Забрав у них грязные тряпки, заменявшие им одежду, я принесла то, что сшила Мальвочка. Новая чистая одежда смотрелась неуместно и как-то по-особому подчеркнула их изможденность.
Сжигая тряпки под вытяжкой, я старалась перестать думать о Ландышах. Надо собраться и все же наполнить зеленые накопители.
Наконец мне удалось сконцентрироваться и выкинуть бескрылых флерсов из головы. Я перекатывала в руках камешек полированного янтаря, напоминая ему о силе дерева, из которого он появился, отдавая ему частичку себя – наполняя его зеленым vis-цветом. Я хотела наполнить два накопителя, но справившись с одним, поняла, что просто не смогу уже наполнить второй, и не потому, что силы нет, ее бы и на три хватило – я уже просто не могу сосредоточиться.
Вечерело… Скоро сядет солнце и придет голодный Шон… Ландышей надо связать… или запереть… Запереть негде…
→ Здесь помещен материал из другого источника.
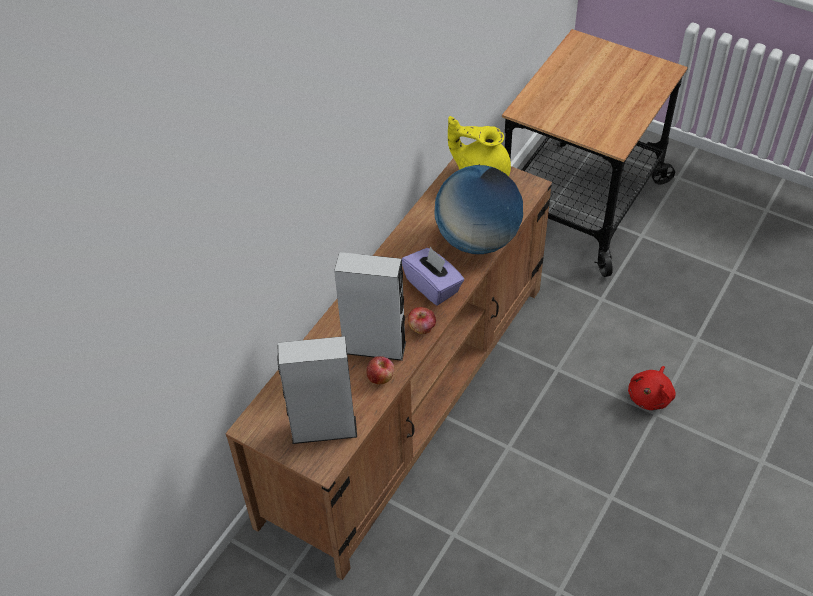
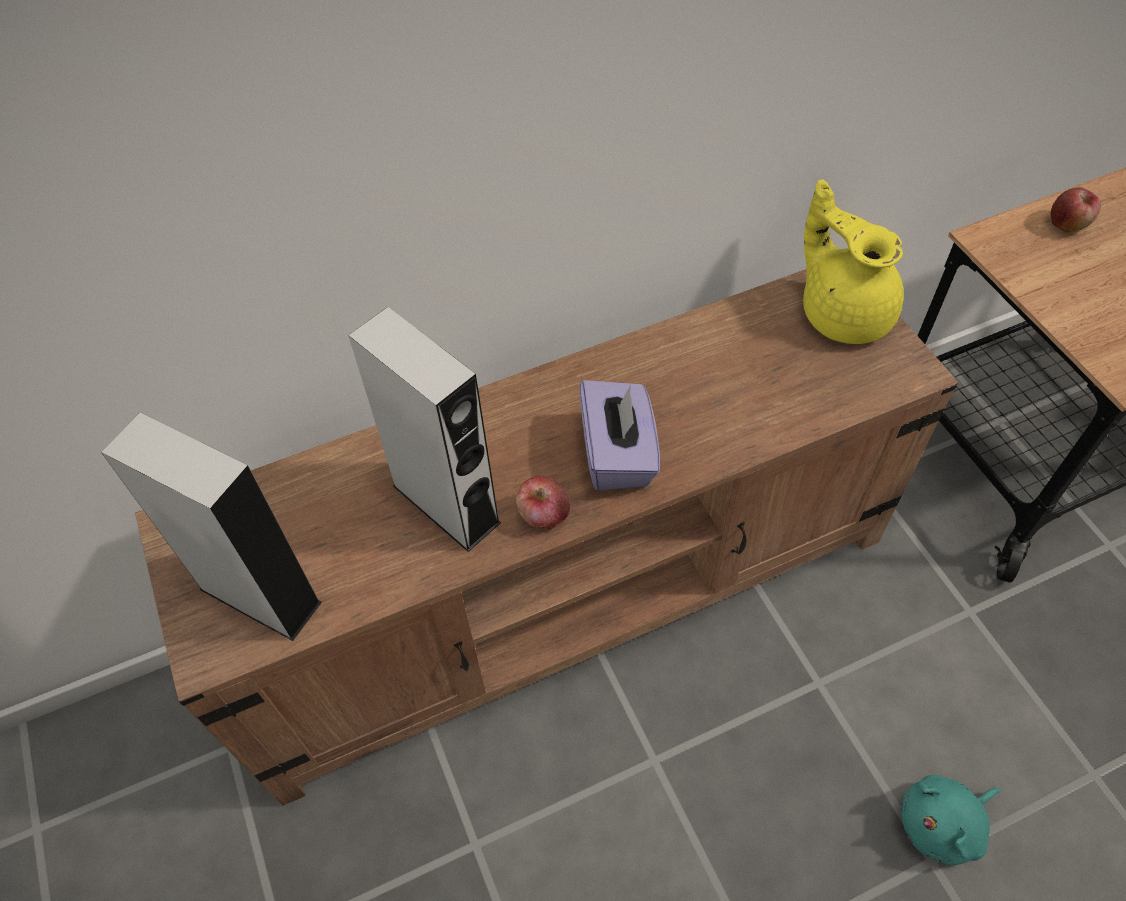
camera: 35 degrees right, 5 degrees up
apple [366,356,394,384] -> apple moved to [1050,187,1101,232]
globe [434,165,523,254] -> none
red plush toy [628,366,676,410] -> turquoise plush toy [901,775,1001,865]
Чувствуя себя раздавленной из-за необходимости делать то, что совсем не хочется, я достала обрезки простыни и проверила их на прочность. Сойдет. Не в силах посмотреть близнецам в глаза, я сообщила, что пришла связать их. Они лишь попросили не разделять их. Можно было обойтись и без этого – мне бы и так это в голову не пришло, я не настолько глупа. Положив на стол мягкое одеяло и накрыв его простыней, я получила подобие кровати, на которой и расположились близнецы, они обнялись, и я связала им руки за спинами друг друга. Их спокойствие и понимание необходимости этого ограничения успокоило и меня. Я не делаю зла сверх необходимого – я просто защищаю себя и Лиана.
Сделав это, я побрела в ресторан, зацепившись и чуть не свалившись на своей родной, знакомой до последней пяди пожарной лестнице. Предупредила охрану о Шоне – благо с такой внешностью его даже с оригиналом, постаревшим Питом, не спутать – и поднялась к себе в кабинет.
Полчаса я просидела в прострации без единой мысли, тихо радуясь этой пустоте в голове, а потом Дик, начальник охраны, открыл дверь и доложил, что Шон Чери здесь. А также мистер Седрик со своим другом. И мистер Седрик просит о встрече.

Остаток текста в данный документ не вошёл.